What you will do: Reproduce all of the data exactly. Images are not to appear in the reply.

Supplied information:
====

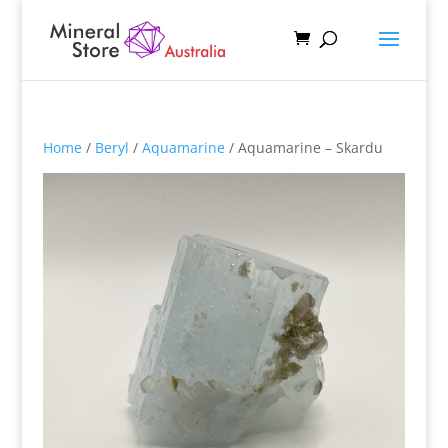
Home
/
Beryl
/
Aquamarine
/ Aquamarine – Skardu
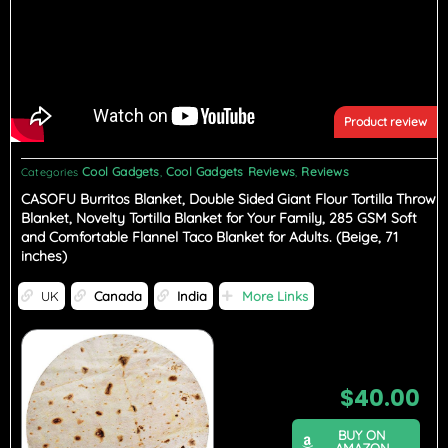
Product review
Cool Gadgets
Cool Gadgets Reviews
Reviews
Categories
,
,
CASOFU Burritos Blanket, Double Sided Giant Flour Tortilla Throw
Blanket, Novelty Tortilla Blanket for Your Family, 285 GSM Soft
and Comfortable Flannel Taco Blanket for Adults. (Beige, 71
inches)
UK
Canada
India
More Links
$
40.00
BUY ON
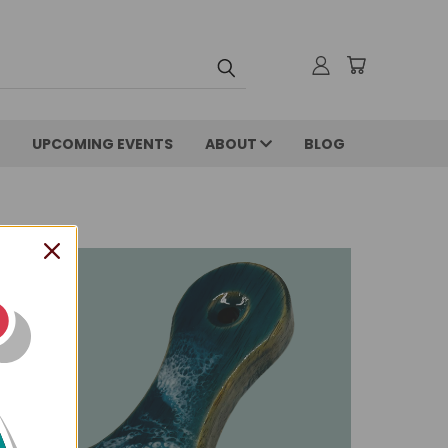
UPCOMING EVENTS
ABOUT
BLOG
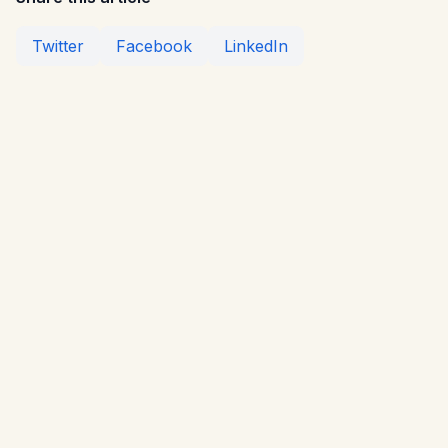
Twitter
Facebook
LinkedIn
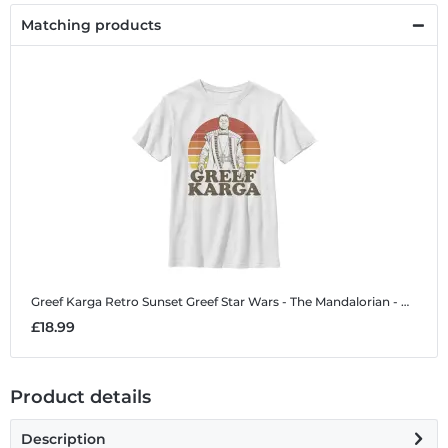
Matching products
Greef Karga Retro Sunset Greef
Star Wars - The Mandalorian - Greef Karga Retro Sunset Greef - Kids T-Shirt
£18.99
Product details
Description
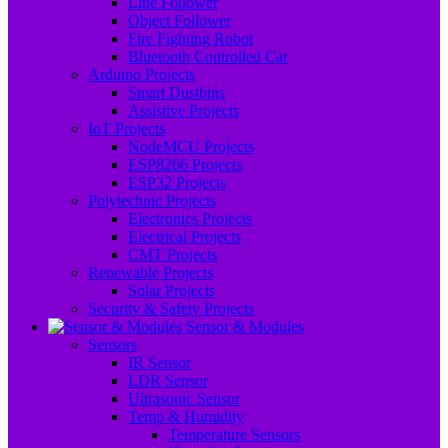
Line Follower
Object Follower
Fire Fighting Robot
Bluetooth Controlled Car
Arduino Projects
Smart Dustbins
Assistive Projects
IoT Projects
NodeMCU Projects
ESP8266 Projects
ESP32 Projects
Polytechnic Projects
Electronics Projects
Electrical Projects
CMT Projects
Renewable Projects
Solar Projects
Security & Safety Projects
Sensor & Modules
Sensors
IR Sensor
LDR Sensor
Ultrasonic Sensor
Temp & Humidity
Temperature Sensors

====

Reply to the task:
Home
/
Beryl
/
Aquamarine
/ Aquamarine – Skardu
Product review
Cool Gadgets
Cool Gadgets Reviews
Reviews
Categories
,
,
CASOFU Burritos Blanket, Double Sided Giant Flour Tortilla Throw
Blanket, Novelty Tortilla Blanket for Your Family, 285 GSM Soft
and Comfortable Flannel Taco Blanket for Adults. (Beige, 71
inches)
UK
Canada
India
More Links
$
40.00
BUY ON
UPCOMING EVENTS
ABOUT
BLOG
Twitter
Facebook
LinkedIn
Matching products
Greef Karga Retro Sunset Greef
Star Wars - The Mandalorian - Greef Karga Retro Sunset Greef - Kids T-Shirt
£18.99
Product details
Description
Line Follower
Object Follower
Fire Fighting Robot
Bluetooth Controlled Car
Arduino Projects
Smart Dustbins
Assistive Projects
IoT Projects
NodeMCU Projects
ESP8266 Projects
ESP32 Projects
Polytechnic Projects
Electronics Projects
Electrical Projects
CMT Projects
Renewable Projects
Solar Projects
Security & Safety Projects
Sensor & Modules
Sensors
IR Sensor
LDR Sensor
Ultrasonic Sensor
Temp & Humidity
Temperature Sensors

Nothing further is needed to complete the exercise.